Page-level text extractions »
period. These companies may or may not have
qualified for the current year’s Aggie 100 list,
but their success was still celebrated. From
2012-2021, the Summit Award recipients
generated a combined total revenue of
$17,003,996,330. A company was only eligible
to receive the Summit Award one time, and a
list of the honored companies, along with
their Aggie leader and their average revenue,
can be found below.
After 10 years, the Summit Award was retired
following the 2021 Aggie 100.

Work to complete »
Each line from the one containing "but their success was still celebrated. From" through the last line of the entries is to be copied exactly, with no other lines added.

Expected answer »
but their success was still celebrated. From
2012-2021, the Summit Award recipients
generated a combined total revenue of
$17,003,996,330. A company was only eligible
to receive the Summit Award one time, and a
list of the honored companies, along with
their Aggie leader and their average revenue,
can be found below.
After 10 years, the Summit Award was retired
following the 2021 Aggie 100.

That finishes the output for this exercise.